WASHINGTON (AFP) — The Group of 20 summit Saturday came together on principles for regulations that may avert future crises but stopped short of an agreement for a global financial market enforcer, analysts said.
The lame-duck administration of US President George W. Bush was unlikely to bend to European pressure for a supranational financial regulator that would limit flexibility for national governments, according to observers.
"President Bush was not going to agree to any kind of international enforcement mechanism," said Diana Furchtgott-Roth, a former chief of staff of Bush's Council of Economic Advisers who is now a senior fellow at the Hudson Institute.
"He would agree to principles but not to any mechanism that would punish the United States for not taking specific action."
As part of its six-point plan for tackling the financial crisis, the G20 leaders said in a statement that market regulation remains a national responsibility but that harmonization is needed to keep problems from spilling across borders.
"Regulation is first and foremost the responsibility of national regulators who constitute the first line of defense against market instability," the G20 statement said.
"However, our financial markets are global in scope, therefore, intensified international cooperation among regulators and strengthening of international standards, where necessary, and their consistent implementation is necessary to protect against adverse cross-border, regional and global developments affecting international financial stability."
Furchtgott-Roth said that despite the lack of an agreement on more specific enforcement, the move points toward progress in harmonizing and strengthening rules.
"Fulfilling the principles will be left to the individual countries, some of which may do it and some of which may not do it," she said.
"I think there is a great desire among all these countries to get us out of the global mess and I think they will do their best."
She added that French President Nicolas Sarkozy and British Prime Minister Gordon Brown had pushed for a more specific regulatory scheme because "they wanted to minimize the power of the United States. They did not succeed in that."
Furchtgott-Roth said US president-elect Barack Obama has remained on the sidelines of the G20 but added that he was unlikely to agree to such a scheme "because that would reduce his options for governing."
Robert Brusca at FAO Economics said the G20 offered "nothing specific" on financial regulation of exotic financial instruments or hedge funds aside from a pledge on cooperation and harmonization.
In that regard, and in avoiding specifically blaming the United States for the crisis, Brusca called the statement a US "victory."
Australian Prime Minister Kevin Rudd said the summit leaders were striving "to ensure that we undertake the necessary financial system reforms to prevent this type of crisis from occurring again. And in doing so, the summit has agreed on five major core principles to guide regulatory reform."
The G20 statement said regulators "must ensure that their actions support market discipline, avoid potentially adverse impacts on other countries, including regulatory arbitrage, and support competition, dynamism and innovation in the marketplace."
The G20 action plan calls for more disclosure on complex financial instruments and incentives aligned "to prevent excessive risk taking."

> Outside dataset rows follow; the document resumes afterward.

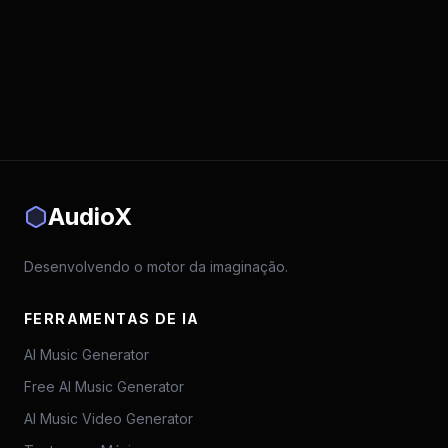
AudioX
Desenvolvendo o motor da imaginação.
FERRAMENTAS DE IA
AI Music Generator
Free AI Music Generator
AI Music Video Generator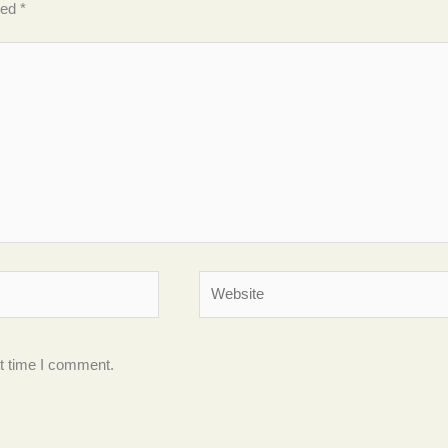
ked
*
Website
xt time I comment.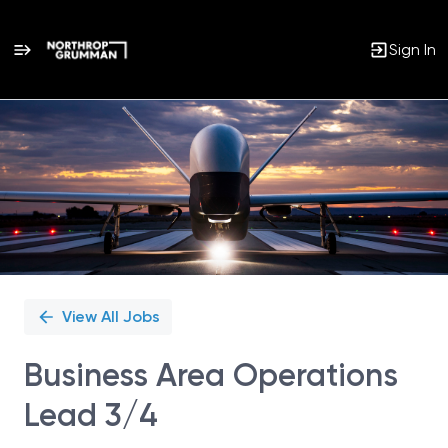
Sign In
Single
Position
View All Jobs
Business Area Operations
Lead 3/4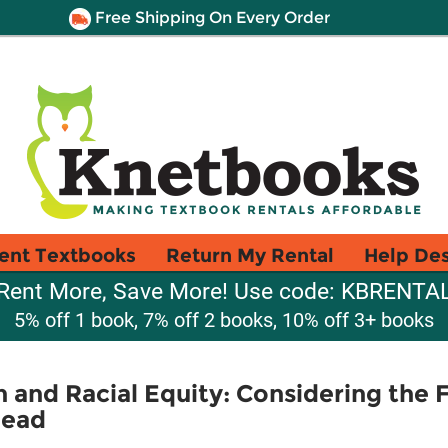
Free Shipping On Every Order
ent Textbooks
Return My Rental
Help De
Rent More, Save More! Use code: KBRENTA
5% off 1 book, 7% off 2 books, 10% off 3+ books
 and Racial Equity: Considering the 
head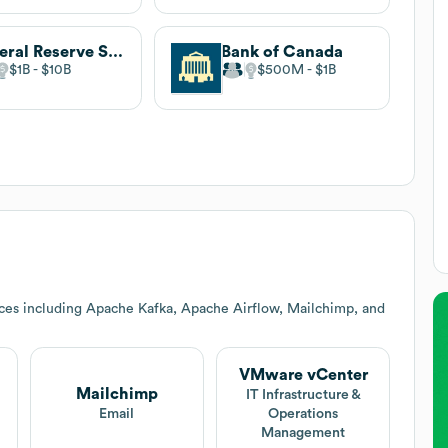
Federal Reserve System
Bank of Canada
$1B
$10B
$500M
$1B
ces including Apache Kafka, Apache Airflow, Mailchimp, and
VMware vCenter
Mailchimp
IT Infrastructure &
Email
Operations
Management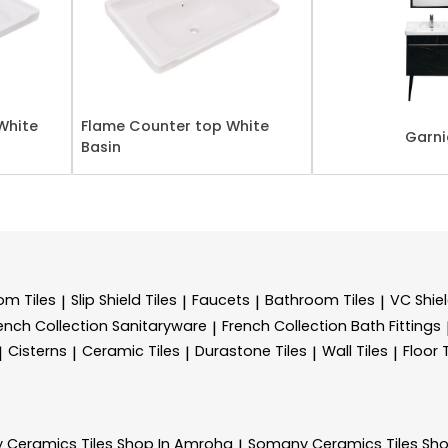
White
Flame Counter top White
Garni
Basin
m Tiles
Slip Shield Tiles
Faucets
Bathroom Tiles
VC Shiel
|
|
|
|
ench Collection Sanitaryware
French Collection Bath Fittings
|
Cisterns
Ceramic Tiles
Durastone Tiles
Wall Tiles
Floor 
|
|
|
|
|
 Ceramics
Tiles Shop In Amroha
Somany Ceramics
Tiles Sh
|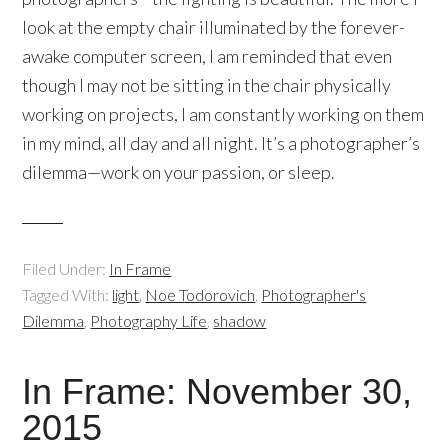
look at the empty chair illuminated by the forever-
awake computer screen, I am reminded that even
though I may not be sitting in the chair physically
working on projects, I am constantly working on them
in my mind, all day and all night. It’s a photographer’s
dilemma—work on your passion, or sleep.
Filed Under:
In Frame
Tagged With:
light
,
Noe Todorovich
,
Photographer's
Dilemma
,
Photography Life
,
shadow
In Frame: November 30,
2015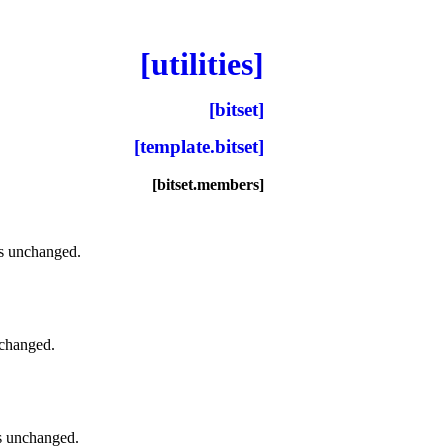
[utilities]
[bitset]
[template.bitset]
[bitset.members]
its unchanged
.
unchanged
.
its unchanged
.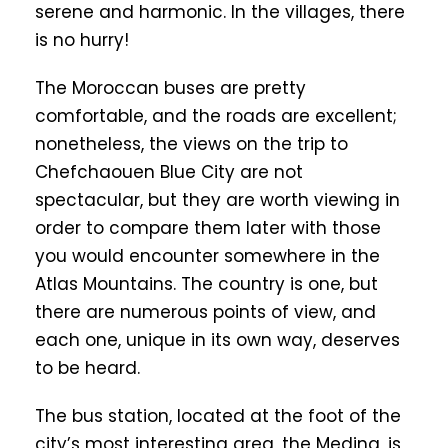
serene and harmonic. In the villages, there
is no hurry!
The Moroccan buses are pretty
comfortable, and the roads are excellent;
nonetheless, the views on the trip to
Chefchaouen Blue City are not
spectacular, but they are worth viewing in
order to compare them later with those
you would encounter somewhere in the
Atlas Mountains. The country is one, but
there are numerous points of view, and
each one, unique in its own way, deserves
to be heard.
The bus station, located at the foot of the
city’s most interesting area, the Medina, is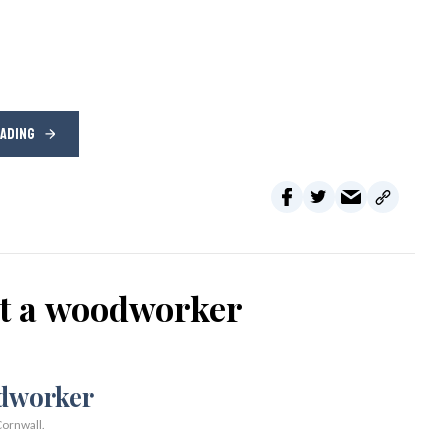
EADING
ot a woodworker
ornwall.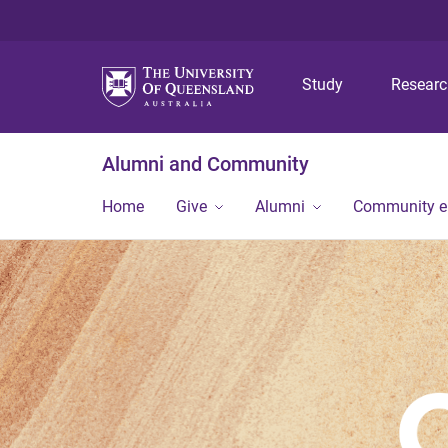
Study
Resear
Alumni and Community
Home
Give
Alumni
Community 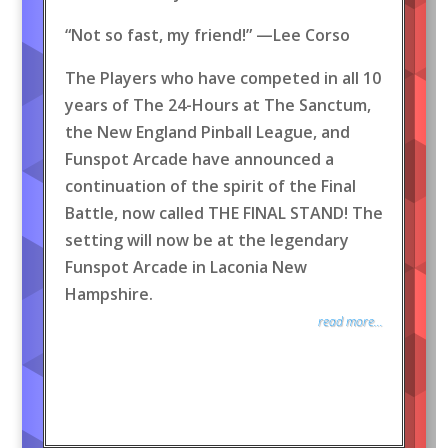
“Not so fast, my friend!” —Lee Corso
The Players who have competed in all 10
years of The 24-Hours at The Sanctum,
the New England Pinball League, and
Funspot Arcade have announced a
continuation of the spirit of the Final
Battle, now called THE FINAL STAND! The
setting will now be at the legendary
Funspot Arcade in Laconia New
Hampshire.
read more...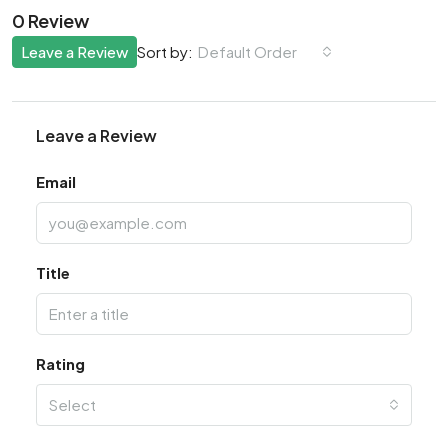
0 Review
Leave a Review
Default Order
Sort by:
Leave a Review
Email
Title
Rating
Select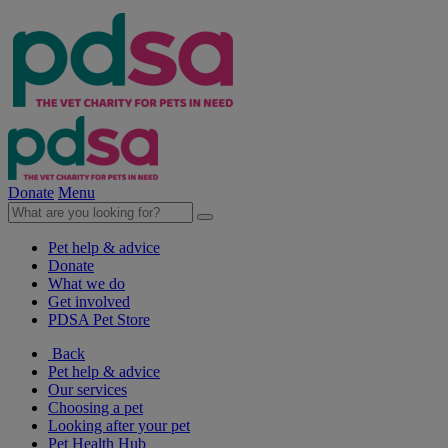
Donate
Menu
Pet help & advice
Donate
What we do
Get involved
PDSA Pet Store
Back
Pet help & advice
Our services
Choosing a pet
Looking after your pet
Pet Health Hub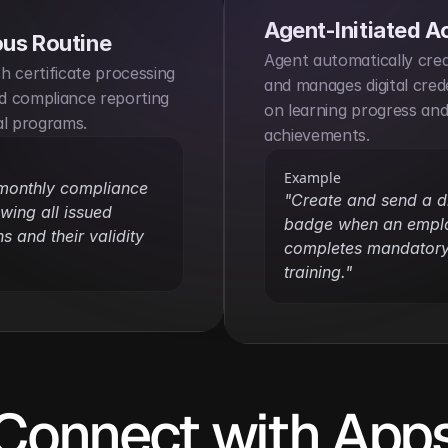
Agent-Initiated A
us Routine
Agent automatically creat
 certificate processing 
and manages digital crede
 compliance reporting 
on learning progress and
al programs.
achievements.
Example
monthly compliance 
"Create and send a dig
wing all issued 
badge when an emplo
ns and their validity 
completes mandatory 
training."
Connect with App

Among stepped-up plans for bolstering regulation, the G20 said they would "exercise strong oversight over credit rating agencies, consistent with the agreed and strengthened international code of conduct."
Ryan Sweet at Economy.com said it was not surprising to see the G20 steer clear of any specific regulatory scheme.
"While regulation is needed, the current priority should be to stabilize financial markets and stimulate the global economy," he said.
"New regulation and reform should be on the back burner until the global economy finds its footing.